** TEXT SECTION follows **
The Powder Run

Jan 18, 2017 | Food Ingredients | 1 comment

The Dirt:

Do you throw protein powder in your morning breakfast drink? Or do you rely on protein powder to supplement your meals? The sports nutrition market is projected to reach 20 billion dollars in the United States by 2020. Clearly we are buying into the protein fad! But do our bodies actually need these supplements?

There are abundant theories, opinions, and questions regarding the use of protein supplements. Consumers are often buying protein powders before asking questions like: how much protein do I need? What protein sources are effective? Do I need to work additional supplements into my daily diet or workout routine? And is it possible to over-consume?

Protein supplements are one of the fastest growing dietary supplement categories in the world. The industry sold over $2.5 billion worth of retail in 2016 alone. However, despite the craze that the protein supplement market has created, it is important to remember that all of the essential proteins necessary for the human body are available in your everyday foods.

Protein is essential for life. It is the building block for your body’s muscle. Protein is part of our DNA, supports digestive enzymes, helps our hemoglobin, enhances muscle fibers, keeps our bones strong, and helps support our immune system. And while it is important to eat protein every single day, do you need to add supplements to get your daily protein fix?
** End of TEXT SECTION **
** DATA TO EXAMINE follows **
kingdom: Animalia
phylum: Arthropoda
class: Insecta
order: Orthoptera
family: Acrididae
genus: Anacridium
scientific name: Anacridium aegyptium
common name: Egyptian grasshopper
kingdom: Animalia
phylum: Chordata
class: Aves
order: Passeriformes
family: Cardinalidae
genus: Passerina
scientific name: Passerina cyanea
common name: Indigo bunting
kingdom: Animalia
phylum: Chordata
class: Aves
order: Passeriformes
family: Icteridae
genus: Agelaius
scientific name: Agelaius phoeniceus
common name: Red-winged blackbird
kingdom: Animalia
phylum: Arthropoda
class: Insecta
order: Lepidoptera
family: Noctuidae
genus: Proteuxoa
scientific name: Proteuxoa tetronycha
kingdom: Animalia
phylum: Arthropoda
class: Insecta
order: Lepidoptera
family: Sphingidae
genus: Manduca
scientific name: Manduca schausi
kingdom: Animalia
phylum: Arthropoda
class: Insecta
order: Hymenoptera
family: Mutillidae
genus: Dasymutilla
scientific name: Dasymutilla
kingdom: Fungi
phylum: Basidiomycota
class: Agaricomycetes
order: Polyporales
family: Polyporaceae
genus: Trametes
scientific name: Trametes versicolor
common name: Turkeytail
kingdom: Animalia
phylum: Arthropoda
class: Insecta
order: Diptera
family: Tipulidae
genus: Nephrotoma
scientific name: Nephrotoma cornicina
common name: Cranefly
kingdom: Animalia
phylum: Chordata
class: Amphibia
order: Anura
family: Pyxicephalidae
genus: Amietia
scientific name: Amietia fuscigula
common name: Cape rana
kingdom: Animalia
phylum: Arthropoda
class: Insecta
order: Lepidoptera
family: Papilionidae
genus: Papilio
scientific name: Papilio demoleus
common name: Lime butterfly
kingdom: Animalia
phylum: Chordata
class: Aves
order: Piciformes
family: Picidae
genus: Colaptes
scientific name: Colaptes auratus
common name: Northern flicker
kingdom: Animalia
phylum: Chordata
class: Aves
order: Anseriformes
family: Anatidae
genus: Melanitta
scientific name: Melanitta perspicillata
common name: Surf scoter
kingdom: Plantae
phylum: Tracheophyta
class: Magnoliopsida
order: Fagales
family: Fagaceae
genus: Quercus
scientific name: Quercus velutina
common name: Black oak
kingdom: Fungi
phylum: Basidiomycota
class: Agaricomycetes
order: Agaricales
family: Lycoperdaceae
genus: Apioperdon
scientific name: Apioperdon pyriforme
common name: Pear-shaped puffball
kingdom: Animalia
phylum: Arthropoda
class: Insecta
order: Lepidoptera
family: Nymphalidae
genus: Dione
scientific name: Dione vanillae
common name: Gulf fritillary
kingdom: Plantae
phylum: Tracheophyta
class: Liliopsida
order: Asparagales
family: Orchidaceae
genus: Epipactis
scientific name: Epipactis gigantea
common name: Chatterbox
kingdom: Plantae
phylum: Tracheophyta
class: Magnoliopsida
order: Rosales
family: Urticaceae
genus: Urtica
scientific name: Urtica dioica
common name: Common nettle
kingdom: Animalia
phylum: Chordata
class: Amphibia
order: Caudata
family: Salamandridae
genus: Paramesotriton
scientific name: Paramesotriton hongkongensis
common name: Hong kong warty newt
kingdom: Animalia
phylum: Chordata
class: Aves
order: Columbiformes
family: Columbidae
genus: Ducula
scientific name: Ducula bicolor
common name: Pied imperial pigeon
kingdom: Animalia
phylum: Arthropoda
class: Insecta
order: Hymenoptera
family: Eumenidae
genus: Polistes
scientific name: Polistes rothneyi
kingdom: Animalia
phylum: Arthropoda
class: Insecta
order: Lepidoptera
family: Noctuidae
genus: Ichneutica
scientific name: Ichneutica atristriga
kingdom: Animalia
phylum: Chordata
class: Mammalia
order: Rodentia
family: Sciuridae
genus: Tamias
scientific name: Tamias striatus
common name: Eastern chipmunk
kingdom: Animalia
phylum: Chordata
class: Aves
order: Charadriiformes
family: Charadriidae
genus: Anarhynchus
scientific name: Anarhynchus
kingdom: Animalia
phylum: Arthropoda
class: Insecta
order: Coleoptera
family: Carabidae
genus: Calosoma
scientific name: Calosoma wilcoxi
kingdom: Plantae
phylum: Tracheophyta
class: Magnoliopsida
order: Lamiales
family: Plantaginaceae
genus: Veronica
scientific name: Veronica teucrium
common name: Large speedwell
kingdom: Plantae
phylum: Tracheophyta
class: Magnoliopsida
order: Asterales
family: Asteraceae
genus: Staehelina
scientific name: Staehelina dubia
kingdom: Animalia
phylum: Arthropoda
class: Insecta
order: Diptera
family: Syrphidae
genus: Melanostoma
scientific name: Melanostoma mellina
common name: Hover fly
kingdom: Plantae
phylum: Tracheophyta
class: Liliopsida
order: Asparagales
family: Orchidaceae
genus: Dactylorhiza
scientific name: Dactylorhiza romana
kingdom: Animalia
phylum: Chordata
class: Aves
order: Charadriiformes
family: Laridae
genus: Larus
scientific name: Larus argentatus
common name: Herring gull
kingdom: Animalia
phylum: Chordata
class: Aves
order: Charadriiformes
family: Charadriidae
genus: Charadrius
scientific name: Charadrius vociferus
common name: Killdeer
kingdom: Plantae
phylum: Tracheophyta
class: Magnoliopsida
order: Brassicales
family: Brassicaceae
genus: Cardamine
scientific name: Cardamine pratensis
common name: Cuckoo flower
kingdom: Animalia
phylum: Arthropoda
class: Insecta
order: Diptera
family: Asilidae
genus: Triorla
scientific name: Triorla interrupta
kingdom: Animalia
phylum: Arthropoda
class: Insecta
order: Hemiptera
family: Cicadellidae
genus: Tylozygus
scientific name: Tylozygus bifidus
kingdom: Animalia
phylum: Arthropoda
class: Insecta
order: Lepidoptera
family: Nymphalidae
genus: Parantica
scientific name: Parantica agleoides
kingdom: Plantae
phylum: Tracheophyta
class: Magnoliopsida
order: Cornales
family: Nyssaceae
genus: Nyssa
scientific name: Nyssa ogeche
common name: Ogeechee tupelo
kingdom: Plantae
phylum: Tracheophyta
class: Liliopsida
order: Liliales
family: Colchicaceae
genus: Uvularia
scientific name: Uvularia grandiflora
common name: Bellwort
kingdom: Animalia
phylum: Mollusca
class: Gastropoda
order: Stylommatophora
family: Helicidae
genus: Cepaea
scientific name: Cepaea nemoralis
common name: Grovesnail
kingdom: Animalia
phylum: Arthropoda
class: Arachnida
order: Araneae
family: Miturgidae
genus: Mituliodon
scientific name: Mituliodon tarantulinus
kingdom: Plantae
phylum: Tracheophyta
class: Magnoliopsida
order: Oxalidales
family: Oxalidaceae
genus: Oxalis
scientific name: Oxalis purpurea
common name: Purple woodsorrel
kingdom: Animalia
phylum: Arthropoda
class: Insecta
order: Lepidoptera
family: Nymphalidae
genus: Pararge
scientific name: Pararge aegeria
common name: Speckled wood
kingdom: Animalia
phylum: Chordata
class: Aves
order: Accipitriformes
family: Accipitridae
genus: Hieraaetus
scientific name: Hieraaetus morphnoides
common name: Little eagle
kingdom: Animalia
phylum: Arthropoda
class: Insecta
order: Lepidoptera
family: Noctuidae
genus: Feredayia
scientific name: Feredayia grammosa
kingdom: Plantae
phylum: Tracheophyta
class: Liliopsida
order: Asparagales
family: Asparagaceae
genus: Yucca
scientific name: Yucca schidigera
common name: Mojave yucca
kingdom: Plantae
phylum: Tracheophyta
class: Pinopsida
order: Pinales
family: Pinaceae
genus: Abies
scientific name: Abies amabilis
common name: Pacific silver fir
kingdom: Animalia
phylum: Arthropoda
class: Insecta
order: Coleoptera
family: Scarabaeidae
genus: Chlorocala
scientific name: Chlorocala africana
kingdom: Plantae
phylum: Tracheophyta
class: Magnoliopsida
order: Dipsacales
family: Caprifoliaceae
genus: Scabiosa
** End of DATA TO EXAMINE **
§ WHAT TO WORK ON
Please continue the article on protein powder supplements, writing the next few paragraphs after its final sentence.

§ EXERCISE RESPONSE
Before you buy into the protein supplement craze, you need to figure out how much protein does your body needs based on your height, weight, and lifestyle.

Despite what the  growing sports protein market might indicate, the answer is no. If you eat your daily recommended amount of protein, there is no need to supplement with bars, powders, or drinks.

It is important to keep in mind that a protein recommendation is very individualistic. The amount of protein your body needs depends on several factors. Your weight, height, activity level, nutritional needs, and possible nutrition deficiencies will all influence the amount of protein your body will require. While we can provide an outline of what might be the correct recommendation based on body weight and activity level, it is important to consult a nutritionist or physician before determining how much protein your body uses and whether a supplement is needed to support your body health.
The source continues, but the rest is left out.